Clearly God cannot reward a hedonistic mindset among us because it is both sinfully self-serving, and it makes pleasure into one’s idol. For these reasons, we should not be surprised when our pleasure-seeking prayers go unanswered. Otherwise, God would be encouraging rotten motives and promoting our own self-destruction. It would be like a teenager asking a parent for money to spend on drugs or alcohol or wondering if they could borrow the car to go street racing. No parent who loves their child would fork over $20 or hand them the keys! Much less could God, our heavenly Father, who only gives good gifts to his children (cf. James 1:17; Matt. 7:11), ever bring himself to do the same, no matter how we might beg and kick and scream!  

 

In his infinite grace and wisdom, God knows perfectly well when and which of our desires to leave unfulfilled. He does this so that with James here and King Solomon in Ecclesiastes we would discover just how fleeting and empty worldly pleasures are (cf. Eccl. 2:1ff). Thankfully, our Father always has the long-game in mind. He intends for us to find our deepest desire and the fulfillment of our purpose, dreams, and eternal hopes in him alone. As St. Augustine once wrote, “You have made us, O Lord, for yourself, and our hearts are restless until they rest in you.” In this way God nudges our faith towards the same attitude that was exhibited by Jesus Christ and drove him to be our sinless substitute. The Messiah says in the Psalms, “I desire to do your will, O my God; your law is within my heart” (Psalm 40:8). Although he was tempted in every way, just as we are (cf. Heb. 4:15), Jesus was not pulled into sin by the pursuit of earthly pleasures because he knew the joy and fullness that was awaiting him in heaven. We too have eternal joys being prepared by Jesus for us, so we can put our current cravings on ice and make our Father’s will our life’s purpose and purest pleasure.   

 


For Personal Reflection:

1.) The next time you get into an argument or sense a conflict coming on, pause to examine your own underlying motives. Is it simply another instance of wanting what you want for yourself? Confess it to the Lord, and apologize to your adversary. Then strive together for God’s will and your neighbor’s good.   

 

2.) Take note of what pleasures you do you find particularly enticing and difficult to resist and go to God acknowledging the pull they have on you. Seek his strength and the companionship of other caring Christians in this fight.   
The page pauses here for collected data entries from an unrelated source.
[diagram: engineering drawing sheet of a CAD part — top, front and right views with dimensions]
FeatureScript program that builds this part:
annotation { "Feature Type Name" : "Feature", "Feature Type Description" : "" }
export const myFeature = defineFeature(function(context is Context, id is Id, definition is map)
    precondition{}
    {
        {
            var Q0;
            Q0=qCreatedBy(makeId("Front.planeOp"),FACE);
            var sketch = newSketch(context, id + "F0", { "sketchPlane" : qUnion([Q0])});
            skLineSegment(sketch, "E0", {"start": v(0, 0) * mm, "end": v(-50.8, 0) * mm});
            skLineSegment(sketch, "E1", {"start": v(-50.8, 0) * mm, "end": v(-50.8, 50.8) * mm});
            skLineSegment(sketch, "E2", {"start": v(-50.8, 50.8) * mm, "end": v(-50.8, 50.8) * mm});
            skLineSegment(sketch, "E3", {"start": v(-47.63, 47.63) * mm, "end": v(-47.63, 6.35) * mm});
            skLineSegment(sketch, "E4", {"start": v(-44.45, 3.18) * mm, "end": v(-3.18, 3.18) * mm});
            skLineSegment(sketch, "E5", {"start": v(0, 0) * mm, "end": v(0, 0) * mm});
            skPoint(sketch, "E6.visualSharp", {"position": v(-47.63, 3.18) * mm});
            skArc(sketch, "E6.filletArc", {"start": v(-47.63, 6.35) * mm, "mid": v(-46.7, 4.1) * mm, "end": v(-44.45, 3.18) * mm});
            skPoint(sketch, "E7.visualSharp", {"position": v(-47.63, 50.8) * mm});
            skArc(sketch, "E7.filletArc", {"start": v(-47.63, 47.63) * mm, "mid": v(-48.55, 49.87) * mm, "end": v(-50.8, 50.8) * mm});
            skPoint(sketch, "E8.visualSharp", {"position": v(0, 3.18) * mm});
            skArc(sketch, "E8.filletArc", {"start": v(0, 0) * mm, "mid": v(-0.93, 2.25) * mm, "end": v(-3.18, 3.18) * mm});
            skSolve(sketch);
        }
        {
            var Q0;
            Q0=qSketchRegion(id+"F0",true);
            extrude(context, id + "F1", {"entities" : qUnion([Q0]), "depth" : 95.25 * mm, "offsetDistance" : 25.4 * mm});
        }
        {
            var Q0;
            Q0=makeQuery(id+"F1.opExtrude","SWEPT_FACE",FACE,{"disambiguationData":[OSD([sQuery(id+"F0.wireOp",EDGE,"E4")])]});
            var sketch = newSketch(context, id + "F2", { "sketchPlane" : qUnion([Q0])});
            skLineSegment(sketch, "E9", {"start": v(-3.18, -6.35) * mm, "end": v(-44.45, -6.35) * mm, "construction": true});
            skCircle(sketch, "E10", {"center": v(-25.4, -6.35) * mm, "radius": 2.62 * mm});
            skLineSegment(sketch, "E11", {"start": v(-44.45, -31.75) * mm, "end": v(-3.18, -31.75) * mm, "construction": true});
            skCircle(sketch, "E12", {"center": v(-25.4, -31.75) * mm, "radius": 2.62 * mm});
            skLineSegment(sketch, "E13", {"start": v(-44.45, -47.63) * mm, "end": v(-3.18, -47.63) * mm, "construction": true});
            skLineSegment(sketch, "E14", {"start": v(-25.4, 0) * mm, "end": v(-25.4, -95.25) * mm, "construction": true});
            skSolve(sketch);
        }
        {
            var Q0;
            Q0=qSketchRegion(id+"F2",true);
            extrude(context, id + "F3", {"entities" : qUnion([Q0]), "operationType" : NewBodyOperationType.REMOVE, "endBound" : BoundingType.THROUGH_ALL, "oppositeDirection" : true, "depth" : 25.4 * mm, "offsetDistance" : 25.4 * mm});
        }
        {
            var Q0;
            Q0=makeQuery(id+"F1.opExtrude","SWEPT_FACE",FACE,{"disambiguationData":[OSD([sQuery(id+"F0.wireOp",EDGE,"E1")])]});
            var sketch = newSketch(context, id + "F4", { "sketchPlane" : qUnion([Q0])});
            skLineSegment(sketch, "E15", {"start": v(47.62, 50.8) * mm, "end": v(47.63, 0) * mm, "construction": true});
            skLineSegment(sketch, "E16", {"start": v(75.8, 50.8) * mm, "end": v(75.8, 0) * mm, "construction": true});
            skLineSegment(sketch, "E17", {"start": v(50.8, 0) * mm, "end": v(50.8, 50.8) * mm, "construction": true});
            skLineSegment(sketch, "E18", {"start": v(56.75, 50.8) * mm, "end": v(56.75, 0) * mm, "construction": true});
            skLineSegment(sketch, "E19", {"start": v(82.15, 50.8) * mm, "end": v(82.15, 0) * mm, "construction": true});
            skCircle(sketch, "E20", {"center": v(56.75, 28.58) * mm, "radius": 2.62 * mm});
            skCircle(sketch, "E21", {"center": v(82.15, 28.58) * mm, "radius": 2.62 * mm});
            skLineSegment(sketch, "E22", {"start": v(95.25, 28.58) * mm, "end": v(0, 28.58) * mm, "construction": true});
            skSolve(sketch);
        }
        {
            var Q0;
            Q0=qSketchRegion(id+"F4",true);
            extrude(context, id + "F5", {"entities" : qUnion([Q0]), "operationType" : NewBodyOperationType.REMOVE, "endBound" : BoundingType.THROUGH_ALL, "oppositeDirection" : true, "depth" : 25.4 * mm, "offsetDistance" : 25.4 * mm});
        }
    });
Prayer: Lord Jesus Christ, you refused every worldly pleasure that could lure you from fulfilling your mission to live a selfless, God-centered life to save me. Forgive my envy, anger, and fights that arise from the vain pursuit of pleasure embedded within my sinful flesh. Keep my eyes fixed on the heaven you have won so that doing your Father’s will is always my heart’s delight. Amen.